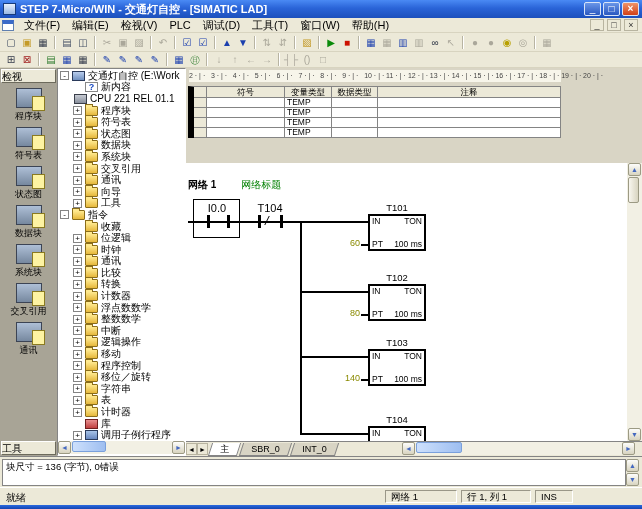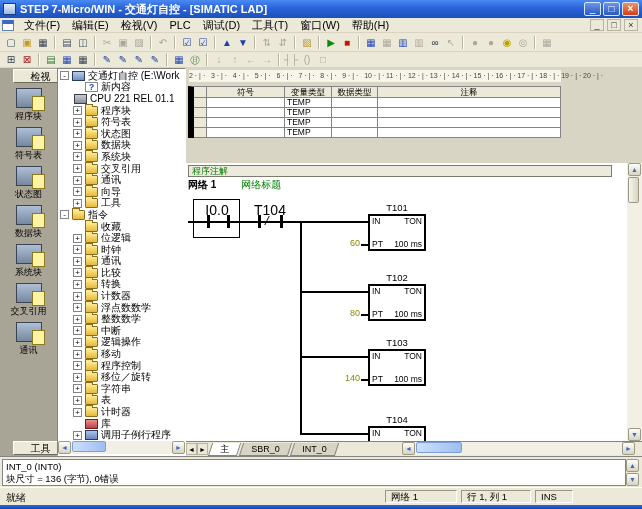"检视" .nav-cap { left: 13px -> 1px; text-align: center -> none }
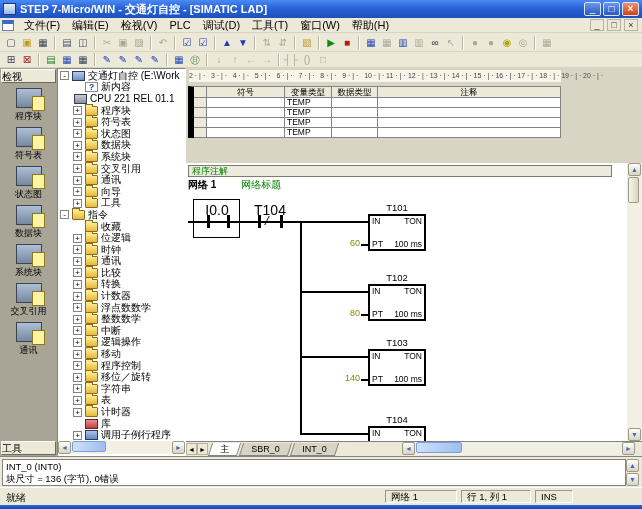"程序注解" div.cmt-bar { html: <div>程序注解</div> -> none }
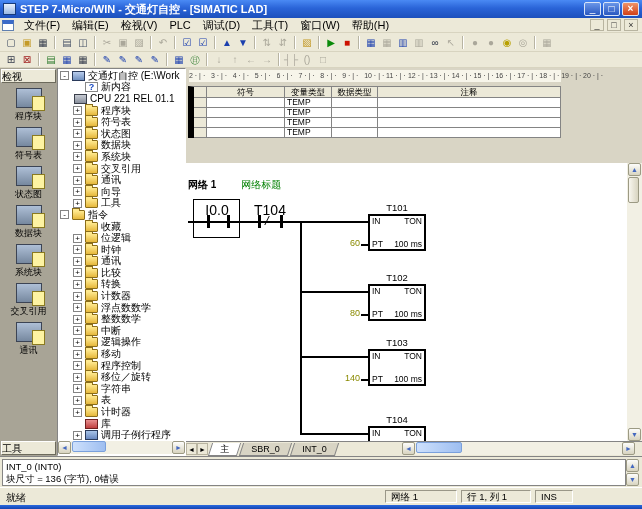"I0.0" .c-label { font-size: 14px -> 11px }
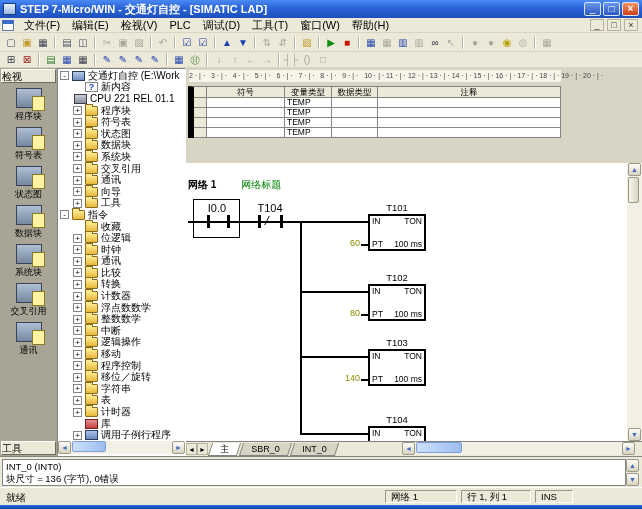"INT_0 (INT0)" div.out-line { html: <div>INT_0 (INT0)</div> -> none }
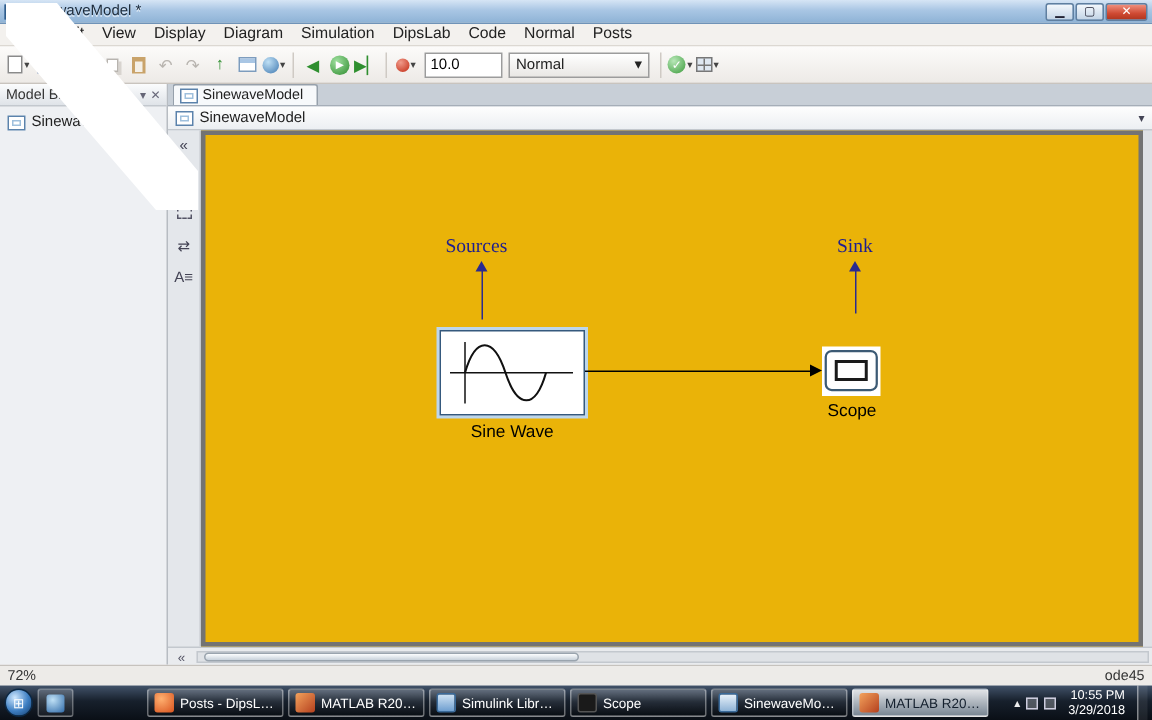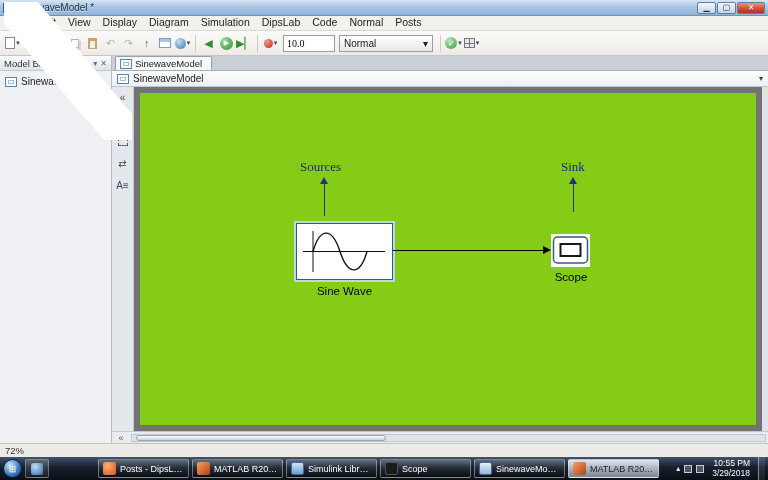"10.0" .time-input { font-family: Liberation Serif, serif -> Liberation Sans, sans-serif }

-- -- --

EXERCISE DIRECTIONS. Your task is to transcribe exactly the lines from the one containing "html: <div>程序注解</div> ->" through the final line of the entries above, pictures excluded.

COMPLETED EXERCISE.
"程序注解" div.cmt-bar { html: <div>程序注解</div> -> none }
"I0.0" .c-label { font-size: 14px -> 11px }
"INT_0 (INT0)" div.out-line { html: <div>INT_0 (INT0)</div> -> none }
"10.0" .time-input { font-family: Liberation Serif, serif -> Liberation Sans, sans-serif }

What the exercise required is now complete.